In early February the Institute for Fiscal Studies (IFS) published its report, A blueprint for a better tax treatment of pensions. The report concluded, “The current system of pensions taxation has too many features that are arbitrary, wasteful or unfair. It is long past time we retired them.”

The report advocated capping the 25% tax-free pension commencement lump sum available on most money purchase pensions, whilst also adjusting the treatment of NICs with regard to pension contributions and withdrawals.

This followed the IFS report in December 2022, Death and taxes and pensions, which argued for the abolition of the Inheritance Tax exemption on private pension pots, as well as the removal of the income tax exemption on pensions inherited from those dying aged under 75.

This week The Resolution Foundation published a briefing paper with the natty title, Post-pandemic participation… Exploring labour force participation in the UK, from the Covid-19 pandemic to the decade ahead.

The paper pays particular attention to wealthier “older workers” who have left the labour market, and it recommends “that policy makers cap tax-free lump sums”, whilst also raising the minimum pension age.

Despite the mix of trepidation and expectation that has accompanied many recent budgets, with concerns that cash-hungry Chancellors might attack the tax perks of pensions saving, thus far this has translated into not very much. Apart from Rishi Sunak’s timid taper tinkering of the Annual Allowance for high earners in 2020, little has changed for a number of years.
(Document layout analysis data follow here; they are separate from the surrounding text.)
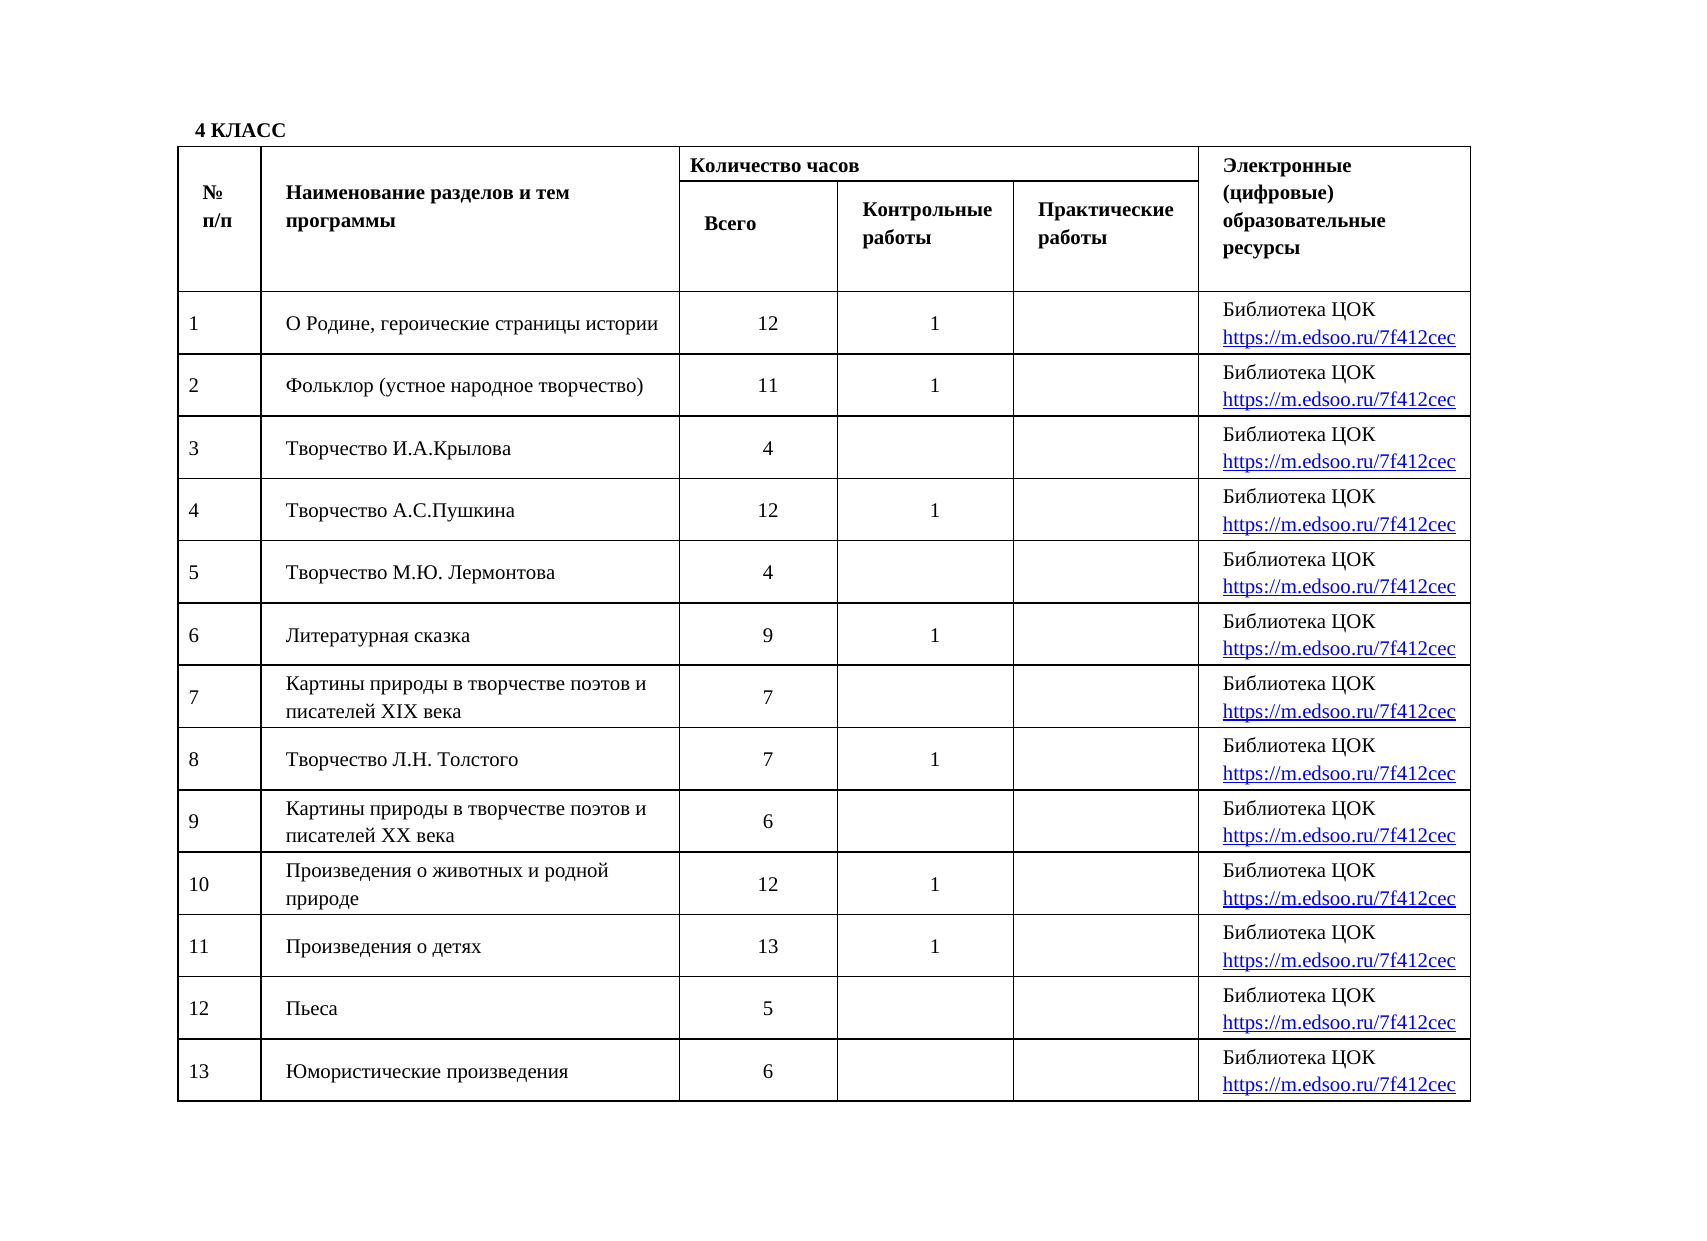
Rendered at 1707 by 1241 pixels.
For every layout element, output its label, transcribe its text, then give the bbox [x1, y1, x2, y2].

table_cell [838, 791, 1013, 851]
table_cell Литературная сказка [262, 604, 679, 664]
table_cell [1014, 541, 1198, 602]
table_cell 3 [179, 417, 260, 477]
table_cell Произведения о детях [262, 915, 679, 976]
table_cell Библиотека ЦОК https://m.edsoo.ru/7f412cec [1199, 417, 1470, 477]
table_cell [838, 1040, 1013, 1100]
table_cell 11 [179, 915, 260, 976]
table_cell 9 [680, 604, 837, 664]
table_cell Творчество Л.Н. Толстого [262, 728, 679, 789]
table_cell [1014, 666, 1198, 727]
table_cell 12 [680, 479, 837, 540]
table_cell 1 [838, 728, 1013, 789]
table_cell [1199, 977, 1470, 1038]
table_cell Библиотека ЦОК https://m.edsoo.ru/7f412cec [1199, 728, 1470, 789]
table_header Электронные (цифровые) образовательные ресурсы [1199, 147, 1470, 291]
table_cell 12 [680, 292, 837, 353]
table_cell [838, 666, 1013, 727]
table_cell [1014, 791, 1198, 851]
table_cell 12 [680, 853, 837, 913]
table_cell 13 [680, 915, 837, 976]
table_cell 10 [179, 853, 260, 913]
table_cell 11 [680, 355, 837, 415]
table_cell 6 [179, 604, 260, 664]
table_cell 4 [680, 541, 837, 602]
table_cell [838, 417, 1013, 477]
table_cell Библиотека ЦОК https://m.edsoo.ru/7f412cec [1199, 479, 1470, 540]
table_cell 4 [680, 417, 837, 477]
table_cell 1 [179, 292, 260, 353]
table_cell [1014, 728, 1198, 789]
table_cell Произведения о животных и родной природе [262, 853, 679, 913]
table_cell 6 [680, 1040, 837, 1100]
table_cell 1 [838, 604, 1013, 664]
table_cell [1014, 1040, 1198, 1100]
table_cell [838, 541, 1013, 602]
table_cell 1 [838, 292, 1013, 353]
table_cell Фольклор (устное народное творчество) [262, 355, 679, 415]
table_cell [1014, 915, 1198, 976]
table_cell Библиотека ЦОК https://m.edsoo.ru/7f412cec [1199, 853, 1470, 913]
table_cell [1014, 292, 1198, 353]
table_cell Всего [680, 182, 837, 291]
table_cell Картины природы в творчестве поэтов и писателей ХIХ века [262, 666, 679, 727]
table_cell Картины природы в творчестве поэтов и писателей XX века [262, 791, 679, 851]
table_header № п/п [179, 147, 260, 291]
table_cell [1014, 604, 1198, 664]
table_cell 13 [179, 1040, 260, 1100]
table_cell [1014, 853, 1198, 913]
table_cell 8 [179, 728, 260, 789]
table_cell 12 [179, 977, 260, 1038]
table_cell [1014, 977, 1198, 1038]
table_cell 1 [838, 915, 1013, 976]
table_cell Контрольные работы [838, 182, 1013, 291]
table_cell Библиотека ЦОК https://m.edsoo.ru/7f412cec [1199, 355, 1470, 415]
table_cell Творчество И.А.Крылова [262, 417, 679, 477]
table_header Количество часов [680, 147, 1198, 180]
table_cell 1 [838, 479, 1013, 540]
table_cell 6 [680, 791, 837, 851]
table_cell Библиотека ЦОК https://m.edsoo.ru/7f412cec [1199, 791, 1470, 851]
table_cell 9 [179, 791, 260, 851]
table_cell Библиотека ЦОК https://m.edsoo.ru/7f412cec [1199, 541, 1470, 602]
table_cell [1199, 1040, 1470, 1100]
table_cell 5 [680, 977, 837, 1038]
table_cell Творчество М.Ю. Лермонтова [262, 541, 679, 602]
table_cell 1 [838, 853, 1013, 913]
text 4 КЛАСС [190, 118, 1618, 142]
table_cell 7 [680, 666, 837, 727]
table_cell Библиотека ЦОК https://m.edsoo.ru/7f412cec [1199, 604, 1470, 664]
table_cell 1 [838, 355, 1013, 415]
table_cell 2 [179, 355, 260, 415]
table_cell Практические работы [1014, 182, 1198, 291]
table_cell 4 [179, 479, 260, 540]
table_cell О Родине, героические страницы истории [262, 292, 679, 353]
table_cell [1014, 355, 1198, 415]
table_cell Юмористические произведения [262, 1040, 679, 1100]
table_cell Творчество А.С.Пушкина [262, 479, 679, 540]
table_cell 7 [179, 666, 260, 727]
table_cell 5 [179, 541, 260, 602]
table_cell Библиотека ЦОК https://m.edsoo.ru/7f412cec [1199, 666, 1470, 727]
table_cell [1014, 479, 1198, 540]
table_cell [838, 977, 1013, 1038]
table_cell Пьеса [262, 977, 679, 1038]
table_cell [1014, 417, 1198, 477]
table_header Наименование разделов и тем программы [262, 147, 679, 291]
table_cell Библиотека ЦОК https://m.edsoo.ru/7f412cec [1199, 292, 1470, 353]
table_cell 7 [680, 728, 837, 789]
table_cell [1199, 915, 1470, 976]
There is the possibility, however, that a new government with a fresh mandate, seeking to balance the post-Covid-post-energy-subsidy books might look afresh at pensions. Were they to be ideologically predisposed towards the taxation of wealth and assets over income, there would be a further incentive to dust down the covers of reports such as those penned by the IFS and The Resolution Foundation.

“What’s to be done?”, I hear you ask. My response would be to reprise that old wartime saying, “Keep calm and carry on…” Those that can afford to contribute to their pensions now should do so while the current rules of the game apply: they are unlikely to get any better.

If the tax treatment of pensions becomes less generous in the future, however, the imperative for policymakers to continue to encourage people to provide for their own retirements will remain. In my opinion this means pensions will continue to be extremely attractive savings vehicles, even if they’re not quite as attractive tomorrow as they are today.